## EXERCISE INSTRUCTIONS
Go through the records below and report each line with "does" in it.

== Segment start ==

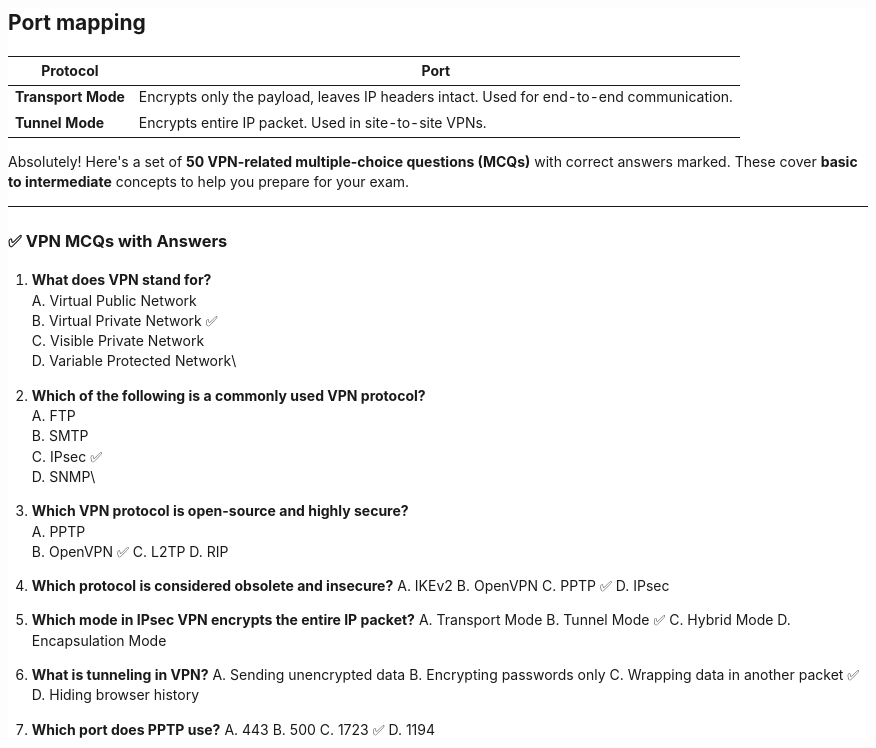 ## Port mapping 
| Protocol           | Port                                                                             |
| ------------------ | --------------------------------------------------------------------------------------- |
| **Transport Mode** | Encrypts only the payload, leaves IP headers intact. Used for end-to-end communication. |
| **Tunnel Mode**    | Encrypts entire IP packet. Used in site-to-site VPNs.                                   |
Absolutely! Here's a set of **50 VPN-related multiple-choice questions (MCQs)** with correct answers marked. These cover **basic to intermediate** concepts to help you prepare for your exam.

---

### ✅ **VPN MCQs with Answers**

1. **What does VPN stand for?**\
   A. Virtual Public Network\
   B. Virtual Private Network ✅\
   C. Visible Private Network\
   D. Variable Protected Network\

2. **Which of the following is a commonly used VPN protocol?**\
   A. FTP\
   B. SMTP\
   C. IPsec ✅\
   D. SNMP\

3. **Which VPN protocol is open-source and highly secure?**\
   A. PPTP\
   B. OpenVPN ✅
   C. L2TP
   D. RIP

4. **Which protocol is considered obsolete and insecure?**
   A. IKEv2
   B. OpenVPN
   C. PPTP ✅
   D. IPsec

5. **Which mode in IPsec VPN encrypts the entire IP packet?**
   A. Transport Mode
   B. Tunnel Mode ✅
   C. Hybrid Mode
   D. Encapsulation Mode

6. **What is tunneling in VPN?**
   A. Sending unencrypted data
   B. Encrypting passwords only
   C. Wrapping data in another packet ✅
   D. Hiding browser history

7. **Which port does PPTP use?**
   A. 443
   B. 500
   C. 1723 ✅
   D. 1194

== Segment end ==

## WRITTEN ANSWER
1. **What does VPN stand for?**\
7. **Which port does PPTP use?**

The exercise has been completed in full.